Começou com olhares sutis que eram somente isso: olhares. Levou menos de uma semana para eles mudarem: se prestasse atenção, poderia encontrar naqueles olhos um brilho de curiosidade. Assim que Bruno percebia que Luis estava prestes a olhá-lo ou a olhar em sua direção, virava seu olhar para qualquer outro lugar, não podia ser pego encarando.
— Bichinho do professor! — Bruno murmurou um dia sem nem perceber. O professor lhe fizera uma pergunta, a qual ele respondeu errado. Luis respondeu corretamente no segundo seguinte.
Sim, Bruno estava pensando aquilo, mas não pretendia dizer em voz alta. Ele fingiu que nada tinha acontecido, mas ouviu Luis bufar, o que quer dizer que ele tinha escutado.
"Bichinho do professor”. Apenas três palavras foram capazes de acender algo dentro de Bruno. Algo no outro garoto o incomodava muito, mas ele não sabia dizer o que nem o porquê.
A partir daquele dia, suas implicâncias aumentaram: desde tentativas de fazer Luis tropeçar e cair a xingamentos bem piores que “bichinho de estimação”. Mas Luis nunca mordia a isca.

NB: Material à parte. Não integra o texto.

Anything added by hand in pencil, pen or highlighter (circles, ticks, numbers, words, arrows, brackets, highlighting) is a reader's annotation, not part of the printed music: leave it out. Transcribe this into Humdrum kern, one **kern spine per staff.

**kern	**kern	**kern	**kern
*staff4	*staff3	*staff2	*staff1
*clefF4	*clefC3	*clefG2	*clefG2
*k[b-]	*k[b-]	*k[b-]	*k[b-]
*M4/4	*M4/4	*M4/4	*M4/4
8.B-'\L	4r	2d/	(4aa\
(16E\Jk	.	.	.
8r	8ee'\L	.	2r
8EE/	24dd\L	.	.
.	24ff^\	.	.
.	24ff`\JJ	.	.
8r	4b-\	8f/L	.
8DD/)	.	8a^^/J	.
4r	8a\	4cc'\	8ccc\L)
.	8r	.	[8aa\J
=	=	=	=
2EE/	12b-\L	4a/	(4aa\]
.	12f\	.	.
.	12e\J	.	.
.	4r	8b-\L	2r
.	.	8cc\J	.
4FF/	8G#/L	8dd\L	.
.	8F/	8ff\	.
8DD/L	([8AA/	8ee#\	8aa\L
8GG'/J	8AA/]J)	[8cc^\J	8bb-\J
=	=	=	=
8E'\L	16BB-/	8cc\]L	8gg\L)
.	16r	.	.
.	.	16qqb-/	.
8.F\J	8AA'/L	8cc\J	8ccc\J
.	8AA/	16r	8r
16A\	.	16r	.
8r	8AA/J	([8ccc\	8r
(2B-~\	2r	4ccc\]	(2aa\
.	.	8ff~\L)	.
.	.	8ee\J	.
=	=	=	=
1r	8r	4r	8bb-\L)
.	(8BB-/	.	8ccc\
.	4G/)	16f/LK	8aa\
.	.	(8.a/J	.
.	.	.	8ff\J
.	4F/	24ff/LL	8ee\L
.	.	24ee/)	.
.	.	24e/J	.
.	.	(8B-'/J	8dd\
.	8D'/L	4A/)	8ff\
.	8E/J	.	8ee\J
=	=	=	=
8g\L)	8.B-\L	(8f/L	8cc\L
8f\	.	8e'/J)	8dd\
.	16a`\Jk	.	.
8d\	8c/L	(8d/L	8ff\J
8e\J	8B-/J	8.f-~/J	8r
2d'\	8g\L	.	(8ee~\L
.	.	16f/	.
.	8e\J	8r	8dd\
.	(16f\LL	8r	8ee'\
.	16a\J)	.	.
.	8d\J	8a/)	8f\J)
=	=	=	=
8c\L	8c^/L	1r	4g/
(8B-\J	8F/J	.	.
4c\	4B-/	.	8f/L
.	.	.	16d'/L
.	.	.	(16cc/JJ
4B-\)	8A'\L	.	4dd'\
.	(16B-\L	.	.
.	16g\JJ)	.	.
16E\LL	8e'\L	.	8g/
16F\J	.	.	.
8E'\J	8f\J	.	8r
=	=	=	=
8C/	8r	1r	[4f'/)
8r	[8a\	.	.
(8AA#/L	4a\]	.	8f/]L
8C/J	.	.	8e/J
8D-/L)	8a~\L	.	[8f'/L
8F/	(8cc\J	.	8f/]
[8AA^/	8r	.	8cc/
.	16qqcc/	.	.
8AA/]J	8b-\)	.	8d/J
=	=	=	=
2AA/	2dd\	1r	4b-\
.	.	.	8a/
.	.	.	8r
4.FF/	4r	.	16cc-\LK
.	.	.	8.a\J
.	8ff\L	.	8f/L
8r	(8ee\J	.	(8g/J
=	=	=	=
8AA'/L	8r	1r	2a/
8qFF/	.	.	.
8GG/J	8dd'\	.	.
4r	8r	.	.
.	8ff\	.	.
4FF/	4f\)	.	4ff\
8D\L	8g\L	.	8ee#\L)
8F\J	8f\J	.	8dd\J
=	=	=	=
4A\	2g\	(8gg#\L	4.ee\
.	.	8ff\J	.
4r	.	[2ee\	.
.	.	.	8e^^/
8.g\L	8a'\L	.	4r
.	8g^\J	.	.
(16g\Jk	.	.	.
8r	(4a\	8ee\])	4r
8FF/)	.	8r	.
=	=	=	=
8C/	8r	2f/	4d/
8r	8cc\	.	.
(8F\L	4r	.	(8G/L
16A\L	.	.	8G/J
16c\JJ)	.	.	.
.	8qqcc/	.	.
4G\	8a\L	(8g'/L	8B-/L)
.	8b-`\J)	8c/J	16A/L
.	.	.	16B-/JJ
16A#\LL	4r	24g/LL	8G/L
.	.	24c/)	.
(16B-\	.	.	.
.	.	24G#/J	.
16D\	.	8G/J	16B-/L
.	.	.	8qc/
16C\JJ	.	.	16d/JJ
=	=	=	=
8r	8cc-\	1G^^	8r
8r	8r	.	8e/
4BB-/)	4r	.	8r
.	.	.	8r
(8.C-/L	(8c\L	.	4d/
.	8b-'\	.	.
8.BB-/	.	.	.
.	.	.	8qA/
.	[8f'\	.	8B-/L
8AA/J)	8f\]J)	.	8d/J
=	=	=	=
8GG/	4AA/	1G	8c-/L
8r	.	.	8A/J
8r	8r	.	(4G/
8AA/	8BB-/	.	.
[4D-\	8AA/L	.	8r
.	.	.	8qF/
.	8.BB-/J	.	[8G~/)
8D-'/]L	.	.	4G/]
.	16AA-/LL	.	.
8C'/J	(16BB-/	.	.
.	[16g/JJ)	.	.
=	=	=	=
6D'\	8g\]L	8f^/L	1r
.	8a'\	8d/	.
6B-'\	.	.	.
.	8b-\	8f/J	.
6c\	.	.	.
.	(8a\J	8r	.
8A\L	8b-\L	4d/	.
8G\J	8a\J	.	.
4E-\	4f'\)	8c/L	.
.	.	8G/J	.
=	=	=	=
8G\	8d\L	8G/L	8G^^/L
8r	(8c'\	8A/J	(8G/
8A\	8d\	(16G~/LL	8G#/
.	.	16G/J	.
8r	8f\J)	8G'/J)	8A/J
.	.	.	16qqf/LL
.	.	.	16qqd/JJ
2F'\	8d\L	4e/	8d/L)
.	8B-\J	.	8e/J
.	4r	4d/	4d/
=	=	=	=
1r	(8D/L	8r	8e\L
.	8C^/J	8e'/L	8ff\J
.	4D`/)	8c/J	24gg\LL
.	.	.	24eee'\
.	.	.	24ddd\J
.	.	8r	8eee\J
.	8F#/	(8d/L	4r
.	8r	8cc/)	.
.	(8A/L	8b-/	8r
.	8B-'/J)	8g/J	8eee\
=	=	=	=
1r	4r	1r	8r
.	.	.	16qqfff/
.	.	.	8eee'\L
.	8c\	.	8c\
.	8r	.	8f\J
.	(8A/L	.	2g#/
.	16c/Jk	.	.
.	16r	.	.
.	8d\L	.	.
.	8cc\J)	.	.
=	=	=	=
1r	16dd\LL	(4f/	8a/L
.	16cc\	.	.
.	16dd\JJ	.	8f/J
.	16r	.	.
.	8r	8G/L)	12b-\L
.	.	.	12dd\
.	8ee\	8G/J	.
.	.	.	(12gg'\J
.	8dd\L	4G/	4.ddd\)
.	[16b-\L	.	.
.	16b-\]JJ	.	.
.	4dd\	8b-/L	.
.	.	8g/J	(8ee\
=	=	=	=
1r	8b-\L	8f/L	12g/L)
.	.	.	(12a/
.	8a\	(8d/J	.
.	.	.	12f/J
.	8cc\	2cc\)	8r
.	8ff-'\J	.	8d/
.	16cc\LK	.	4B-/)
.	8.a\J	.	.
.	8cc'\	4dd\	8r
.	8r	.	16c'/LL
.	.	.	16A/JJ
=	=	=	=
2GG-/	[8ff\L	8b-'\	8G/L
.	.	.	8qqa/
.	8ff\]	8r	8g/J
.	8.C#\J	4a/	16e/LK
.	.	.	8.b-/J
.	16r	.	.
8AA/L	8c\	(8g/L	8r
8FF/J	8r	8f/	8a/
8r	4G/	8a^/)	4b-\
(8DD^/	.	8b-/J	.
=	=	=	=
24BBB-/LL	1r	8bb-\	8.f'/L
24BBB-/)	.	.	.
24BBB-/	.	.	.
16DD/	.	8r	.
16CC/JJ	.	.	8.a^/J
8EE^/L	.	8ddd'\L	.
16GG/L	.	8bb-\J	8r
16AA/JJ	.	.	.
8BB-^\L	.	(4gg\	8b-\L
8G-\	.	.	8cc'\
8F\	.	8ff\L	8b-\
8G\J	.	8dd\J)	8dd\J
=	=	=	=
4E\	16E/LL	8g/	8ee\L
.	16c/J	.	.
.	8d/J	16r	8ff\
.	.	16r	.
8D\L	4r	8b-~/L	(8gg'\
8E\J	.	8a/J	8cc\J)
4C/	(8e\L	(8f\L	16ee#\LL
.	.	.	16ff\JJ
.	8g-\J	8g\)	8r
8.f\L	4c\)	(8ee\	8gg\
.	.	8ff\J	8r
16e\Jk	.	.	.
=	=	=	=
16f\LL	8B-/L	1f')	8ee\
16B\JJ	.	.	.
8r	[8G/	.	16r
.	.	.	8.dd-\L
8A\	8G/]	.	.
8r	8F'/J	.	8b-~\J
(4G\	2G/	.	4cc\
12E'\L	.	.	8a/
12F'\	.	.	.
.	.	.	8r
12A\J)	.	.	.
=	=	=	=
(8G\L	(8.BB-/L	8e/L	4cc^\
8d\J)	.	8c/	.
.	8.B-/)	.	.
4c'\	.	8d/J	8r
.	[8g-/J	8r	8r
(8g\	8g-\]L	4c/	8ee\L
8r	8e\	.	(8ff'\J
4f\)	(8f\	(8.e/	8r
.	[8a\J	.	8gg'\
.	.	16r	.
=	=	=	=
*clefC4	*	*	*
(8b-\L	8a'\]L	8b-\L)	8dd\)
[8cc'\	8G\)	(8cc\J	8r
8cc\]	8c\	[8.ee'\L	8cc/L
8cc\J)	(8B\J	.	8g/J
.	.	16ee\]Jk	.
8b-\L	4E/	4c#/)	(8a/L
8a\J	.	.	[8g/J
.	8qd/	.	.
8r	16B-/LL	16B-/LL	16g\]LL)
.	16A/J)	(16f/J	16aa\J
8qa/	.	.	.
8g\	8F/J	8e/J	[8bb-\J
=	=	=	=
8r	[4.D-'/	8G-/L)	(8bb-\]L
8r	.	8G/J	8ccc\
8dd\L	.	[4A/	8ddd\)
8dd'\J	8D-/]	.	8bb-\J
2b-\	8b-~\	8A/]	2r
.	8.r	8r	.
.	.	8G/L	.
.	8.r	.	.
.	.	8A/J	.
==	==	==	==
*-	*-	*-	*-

Bruno nunca estava satisfeito. Sentia que aquilo não era suficiente, precisava de mais. Precisava irritá-lo mais, precisava fazer Luis se revirar na cama sem conseguir dormir por pensar nele, precisava fazê-lo perder a postura de aluno perfeito, precisava... De mais atenção.
Um dia, quando estavam na metade do segundo ano do Ensino Médio, Bruno ouviu Marcela, a melhor amiga de Luis, comentar com outra estudante que Luis tinha terminado com o namorado. Não sabia porque, mas sentiu seu sangue ferver.
— Não sabia que você jogava pro outro time — Bruno disse assim que avistou Luis.
— Do... Do que está falando?
“Ele engoliu em seco! Ele está nervoso? Toquei num assunto delicado?”, Bruno se perguntou em seu pensamento.
— Não sabia que eu era o seu tipo — disse com um sorriso.
Luis riu com escárnio. Olhou para o chão por alguns segundos e Bruno viu suas mãos tornarem-se punhos.
— Se você contar para alguém — ele se aproximou de Bruno até prendê-lo entre uma parede e seu corpo —, eu te mato.
Sem mais uma palavra, Luis se afastou batendo os pés. Bruno estava com um sorriso vitorioso nos lábios.
Essa virou a maior arma de Bruno, o segredo para levar Luis a soltar fumaça pelo nariz. Ele parou de se perguntar se Luis não conseguia dormir pensando nele, em como se vingar, porque sabia que a resposta era “sim”.
No final daquele mesmo ano, antes
das aulas acabarem, Bruno finalmente entendeu porque gostava tanto de implicar com
o outro garoto, de dar nos nervos dele, mas se recusava a aceitar. Nas férias,
percebeu que não tinha como fugir da verdade ou de seus sentimentos.
Era o primeiro dia do terceiro e último ano do Ensino Médio. O sinal para a primeira aula ainda não tinha tocado. Assim que viu Luis, andando na direção oposta, Bruno marchou em sua direção e chocou seu ombro com o do outro garoto enquanto usava um xingamento homofóbico. Para sua surpresa, sentiu uma mão segurar seu ombro e virá-lo cento e oitenta graus. A próxima coisa que viu foi o punho de Luis prestes a beijar seu rosto.
— Luis, não! — Marcela gritou antes que o amigo desferisse o terceiro soco.
— Escuta sua mãe — Bruno falou ao apontar com o queixo para a menina. Havia um sorriso malicioso em seus lábios e ele podia sentir o gosto do sangue que escorria de seu nariz.
Uma mão segurava Bruno pela gola do uniforme, a outra já estava pronta para o próximo golpe. Luis respirou fundo e empurrou Bruno com tanta força que ele caiu. Bruno, mesmo no chão, não parou de sorrir.
Ficou no chão por mais alguns segundos. Quando se levantou, foi para o banheiro mais distante, Luis provavelmente estaria lavando sua mão ensanguentada em um dos mais próximos.
Parou em frente ao espelho. Seu olho esquerdo provavelmente ficaria roxo por algumas semanas. Enquanto enxaguava seu nariz que não parava de sangrar, não conseguiu impedir um sorriso. “Não importa o que você pense, contanto que seja sobre mim”, pensou.